Father Emmerich Vogt, who wrote the passage, says just the opposite.

“What she was really doing was running away from the cross and indulging her weak and fallen nature. Her true cross would be to sit down with him and make it known in a reasonable, responsible, and loving way, that since it was his house, his food, and his money, he could clean it, cook it and bank it because she had needs of her own and would be finding a way to support herself. . . That’s a denial of self that leads to life. The cross, properly understood, brings life out of death; in this case, death to her fear . . . .The cross gives life.”

When I read this, it hit me for the first time that our crosses cannot and do not come from the outside. Think Mark 7:15.

Nothing outside a person can defile them by going into them. Rather, it is what comes out of a person that defiles them.

 

What is within. . . these are our crosses. The stumbling blocks within our hearts that prevent us from holiness.

When I last spoke with Father Barkett I explained how I lost my job. You see, somewhere, somehow, I confused humilty with how I was supposed to act. And what a train wreck that was. I lost all confidence in myself almost immediately. I never spoke up. I mixed up being confident and strong with pride, and pride was something I was desperately trying to avoid. So I shut down. I was paralyzed. I fell deep into myself where most of my thoughts focused on me. I thought perhaps this job, and my awkwardness in it, was what I need to learn humility. That this was my lesson from God. One of my crosses?

Ah, no.

Father Barkett smiled sweetly and told me that humility doesn’t mean being a doormat. It means confidence and courage. The old lady and her cheap husband.

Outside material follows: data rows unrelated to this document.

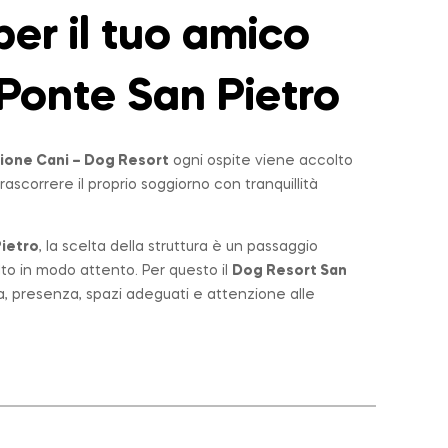
er il tuo amico
Ponte San Pietro
ione Cani – Dog Resort
ogni ospite viene accolto
rascorrere il proprio soggiorno con tranquillità
ietro
, la scelta della struttura è un passaggio
lto in modo attento. Per questo il
Dog Resort San
a, presenza, spazi adeguati e attenzione alle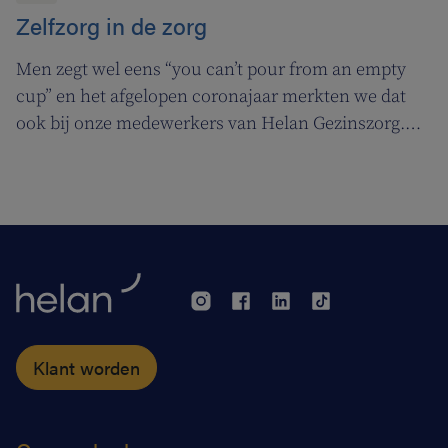
Zelfzorg in de zorg
Men zegt wel eens “you can’t pour from an empty
cup” en het afgelopen coronajaar merkten we dat
ook bij onze medewerkers van Helan Gezinszorg.
Daarom deden we beroep op de diensten van de
zuurstoflijn om ook onze eigen verzorgenden de
nodige ademruimte te geven zodat ze nog beter voor
hun klanten kunnen zorgen.
Klant worden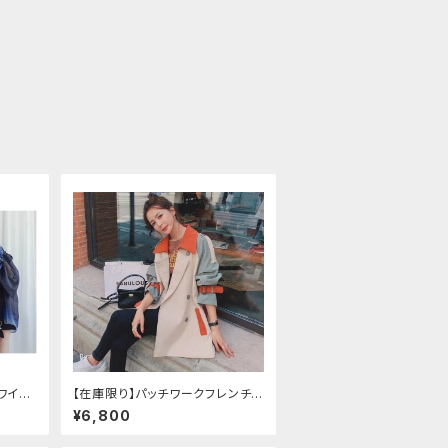
ワイト
【在庫限り】パッチワークフレンチコ
トスリ
ート（ショート/ロング）
¥6,800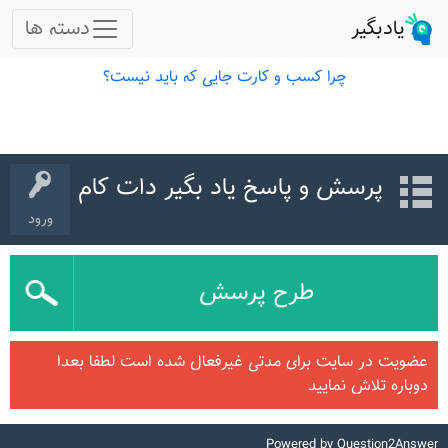
پرسش و پاسخ یاد بگیر دات کام
ورود
طرح پرسش
عضویت در سایت برای مدتی غیرفعال شده است لطفا بعدا
دوباره تلاش نمایید
Powered by
Question2Answer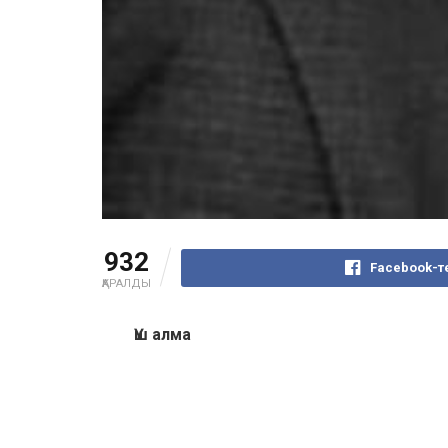
932
Facebook-те
ҚАРАЛДЫ
Үш алма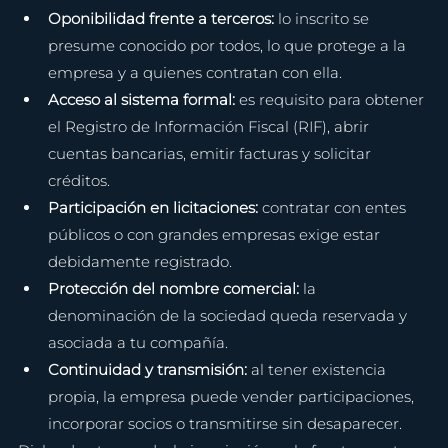
Oponibilidad frente a terceros: 
lo inscrito se 
presume conocido por todos, lo que protege a la 
empresa y a quienes contratan con ella.
Acceso al sistema formal: 
es requisito para obtener 
el Registro de Información Fiscal (RIF), abrir 
cuentas bancarias, emitir facturas y solicitar 
créditos.
Participación en licitaciones: 
contratar con entes 
públicos o con grandes empresas exige estar 
debidamente registrado.
Protección del nombre comercial: 
la 
denominación de la sociedad queda reservada y 
asociada a tu compañía.
Continuidad y transmisión: 
al tener existencia 
propia, la empresa puede vender participaciones, 
incorporar socios o transmitirse sin desaparecer.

Our crosses are not the obstacles or events life throws in our way, poverty, pain, change, tragedy, loss. In this world there will always be trouble. Rather, it is our response. Our crosses are within our hearts, they are our willingness to indulge in our weaknesses. The job was a lesson from God alright. It was a lesson in how not to respond to God’s call. Funny. Sometimes you need a big stick.

Good news? Christ.

Then Jesus told his disciples, “If any want to become my followers, let them deny themselves and take up their cross and follow me. 25 For those who want to save their life will lose it, and those who lose their life for my sake will find it. Matthew 16:24-25

Lord, give me the courage to take on my crosses. And let me let them die so that I may have life in light. And share that light with others.